Activity: Print all the data that follows exactly, images excluded.

Collected data:
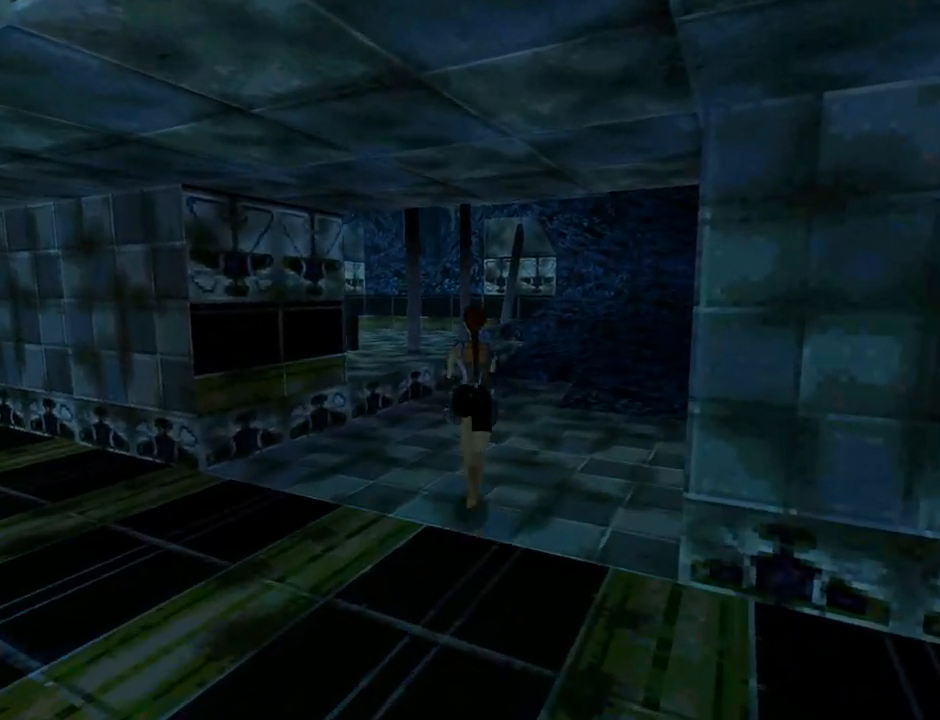
{"buttons": ["L1", "DPAD_UP", "DPAD_LEFT"], "left_stick": "center", "events": [[200, "DPAD_RIGHT", "up"], [267, "L1", "down"], [333, "DPAD_LEFT", "down"]]}
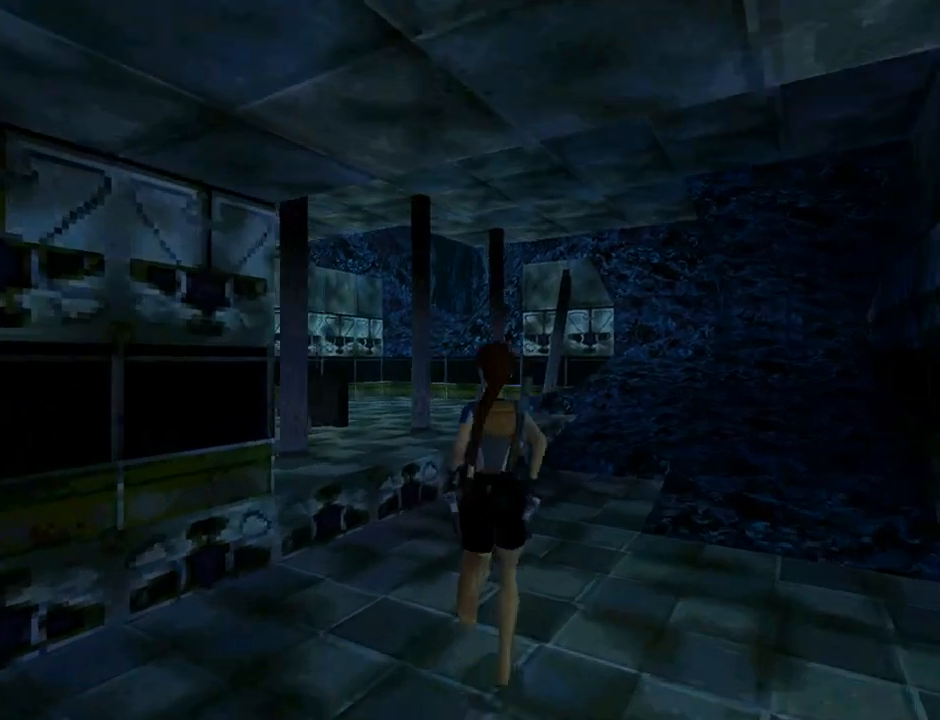
{"buttons": ["L1", "DPAD_UP"], "left_stick": "center", "events": [[200, "DPAD_LEFT", "up"]]}
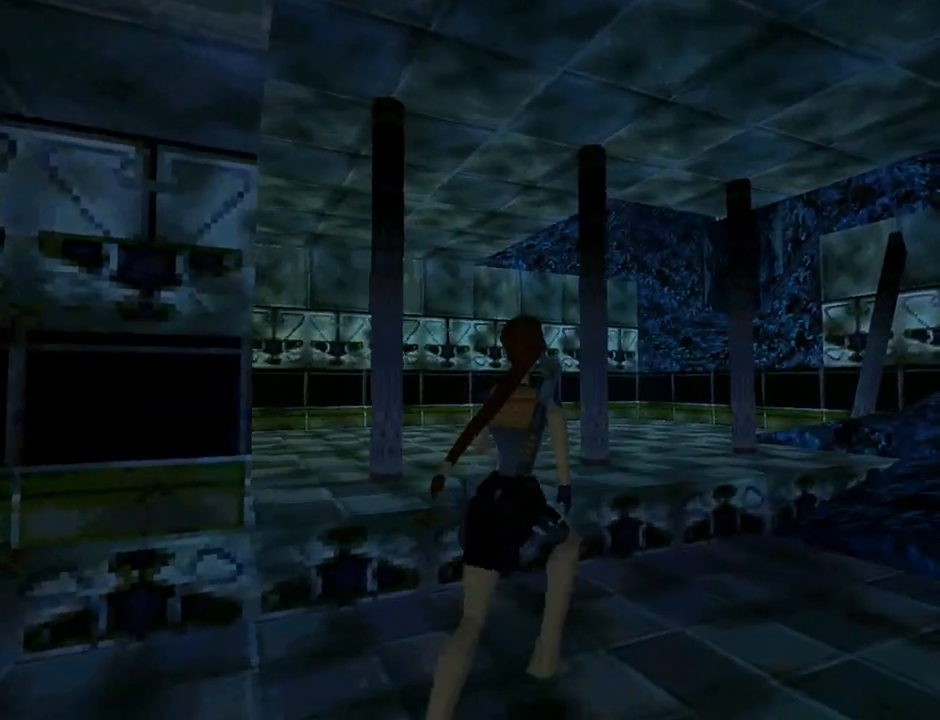
{"buttons": ["L1", "DPAD_UP"], "left_stick": "center", "events": []}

Answer to the exercise:
{"buttons": ["L1", "DPAD_UP", "DPAD_LEFT"], "left_stick": "center", "events": [[200, "DPAD_RIGHT", "up"], [267, "L1", "down"], [333, "DPAD_LEFT", "down"]]}
{"buttons": ["L1", "DPAD_UP"], "left_stick": "center", "events": [[200, "DPAD_LEFT", "up"]]}
{"buttons": ["L1", "DPAD_UP"], "left_stick": "center", "events": []}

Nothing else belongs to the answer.